Data entries:
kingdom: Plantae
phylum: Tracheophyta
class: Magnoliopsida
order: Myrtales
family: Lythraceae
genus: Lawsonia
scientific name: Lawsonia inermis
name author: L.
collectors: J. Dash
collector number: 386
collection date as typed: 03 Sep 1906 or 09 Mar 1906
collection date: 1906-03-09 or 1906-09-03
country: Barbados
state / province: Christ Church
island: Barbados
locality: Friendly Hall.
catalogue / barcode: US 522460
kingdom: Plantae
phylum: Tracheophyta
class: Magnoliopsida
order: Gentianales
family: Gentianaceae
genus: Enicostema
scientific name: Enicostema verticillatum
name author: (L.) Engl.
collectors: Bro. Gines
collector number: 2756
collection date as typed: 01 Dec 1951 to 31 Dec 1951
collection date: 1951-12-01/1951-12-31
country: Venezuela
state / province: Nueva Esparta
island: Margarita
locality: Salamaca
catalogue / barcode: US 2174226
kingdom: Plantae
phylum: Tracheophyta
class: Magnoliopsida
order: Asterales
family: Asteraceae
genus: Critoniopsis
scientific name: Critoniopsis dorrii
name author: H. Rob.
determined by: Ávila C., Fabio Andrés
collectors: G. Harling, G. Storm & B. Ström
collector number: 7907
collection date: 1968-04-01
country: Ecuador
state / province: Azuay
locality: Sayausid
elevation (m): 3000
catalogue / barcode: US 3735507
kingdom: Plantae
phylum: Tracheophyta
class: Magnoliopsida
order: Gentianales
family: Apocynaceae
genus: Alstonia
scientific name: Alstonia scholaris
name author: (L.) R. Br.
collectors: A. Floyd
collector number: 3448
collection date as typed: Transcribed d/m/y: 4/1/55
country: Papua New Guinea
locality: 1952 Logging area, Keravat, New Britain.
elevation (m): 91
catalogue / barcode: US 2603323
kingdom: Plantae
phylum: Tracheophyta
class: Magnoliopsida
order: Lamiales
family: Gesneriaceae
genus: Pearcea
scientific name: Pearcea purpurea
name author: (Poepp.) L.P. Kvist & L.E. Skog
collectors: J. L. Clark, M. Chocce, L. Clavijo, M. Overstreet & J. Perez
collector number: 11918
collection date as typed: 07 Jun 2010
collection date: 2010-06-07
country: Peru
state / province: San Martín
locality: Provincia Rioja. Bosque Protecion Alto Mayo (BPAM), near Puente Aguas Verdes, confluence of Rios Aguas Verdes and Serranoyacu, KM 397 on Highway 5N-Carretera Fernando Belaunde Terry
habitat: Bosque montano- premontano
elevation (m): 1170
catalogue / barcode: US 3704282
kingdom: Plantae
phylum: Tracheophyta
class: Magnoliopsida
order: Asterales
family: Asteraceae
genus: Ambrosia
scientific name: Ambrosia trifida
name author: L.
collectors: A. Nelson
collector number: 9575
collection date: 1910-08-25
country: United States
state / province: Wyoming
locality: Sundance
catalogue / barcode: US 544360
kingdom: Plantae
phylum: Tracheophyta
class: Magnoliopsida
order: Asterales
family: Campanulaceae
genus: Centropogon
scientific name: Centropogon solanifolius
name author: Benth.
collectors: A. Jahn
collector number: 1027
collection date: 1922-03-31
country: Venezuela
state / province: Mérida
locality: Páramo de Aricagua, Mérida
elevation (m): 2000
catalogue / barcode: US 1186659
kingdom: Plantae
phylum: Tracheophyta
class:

**What is expected:** Write out every row above word for word, keeping the same order.

**Response for this exercise:**
kingdom: Plantae
phylum: Tracheophyta
class: Magnoliopsida
order: Myrtales
family: Lythraceae
genus: Lawsonia
scientific name: Lawsonia inermis
name author: L.
collectors: J. Dash
collector number: 386
collection date as typed: 03 Sep 1906 or 09 Mar 1906
collection date: 1906-03-09 or 1906-09-03
country: Barbados
state / province: Christ Church
island: Barbados
locality: Friendly Hall.
catalogue / barcode: US 522460
kingdom: Plantae
phylum: Tracheophyta
class: Magnoliopsida
order: Gentianales
family: Gentianaceae
genus: Enicostema
scientific name: Enicostema verticillatum
name author: (L.) Engl.
collectors: Bro. Gines
collector number: 2756
collection date as typed: 01 Dec 1951 to 31 Dec 1951
collection date: 1951-12-01/1951-12-31
country: Venezuela
state / province: Nueva Esparta
island: Margarita
locality: Salamaca
catalogue / barcode: US 2174226
kingdom: Plantae
phylum: Tracheophyta
class: Magnoliopsida
order: Asterales
family: Asteraceae
genus: Critoniopsis
scientific name: Critoniopsis dorrii
name author: H. Rob.
determined by: Ávila C., Fabio Andrés
collectors: G. Harling, G. Storm & B. Ström
collector number: 7907
collection date: 1968-04-01
country: Ecuador
state / province: Azuay
locality: Sayausid
elevation (m): 3000
catalogue / barcode: US 3735507
kingdom: Plantae
phylum: Tracheophyta
class: Magnoliopsida
order: Gentianales
family: Apocynaceae
genus: Alstonia
scientific name: Alstonia scholaris
name author: (L.) R. Br.
collectors: A. Floyd
collector number: 3448
collection date as typed: Transcribed d/m/y: 4/1/55
country: Papua New Guinea
locality: 1952 Logging area, Keravat, New Britain.
elevation (m): 91
catalogue / barcode: US 2603323
kingdom: Plantae
phylum: Tracheophyta
class: Magnoliopsida
order: Lamiales
family: Gesneriaceae
genus: Pearcea
scientific name: Pearcea purpurea
name author: (Poepp.) L.P. Kvist & L.E. Skog
collectors: J. L. Clark, M. Chocce, L. Clavijo, M. Overstreet & J. Perez
collector number: 11918
collection date as typed: 07 Jun 2010
collection date: 2010-06-07
country: Peru
state / province: San Martín
locality: Provincia Rioja. Bosque Protecion Alto Mayo (BPAM), near Puente Aguas Verdes, confluence of Rios Aguas Verdes and Serranoyacu, KM 397 on Highway 5N-Carretera Fernando Belaunde Terry
habitat: Bosque montano- premontano
elevation (m): 1170
catalogue / barcode: US 3704282
kingdom: Plantae
phylum: Tracheophyta
class: Magnoliopsida
order: Asterales
family: Asteraceae
genus: Ambrosia
scientific name: Ambrosia trifida
name author: L.
collectors: A. Nelson
collector number: 9575
collection date: 1910-08-25
country: United States
state / province: Wyoming
locality: Sundance
catalogue / barcode: US 544360
kingdom: Plantae
phylum: Tracheophyta
class: Magnoliopsida
order: Asterales
family: Campanulaceae
genus: Centropogon
scientific name: Centropogon solanifolius
name author: Benth.
collectors: A. Jahn
collector number: 1027
collection date: 1922-03-31
country: Venezuela
state / province: Mérida
locality: Páramo de Aricagua, Mérida
elevation (m): 2000
catalogue / barcode: US 1186659
kingdom: Plantae
phylum: Tracheophyta
class:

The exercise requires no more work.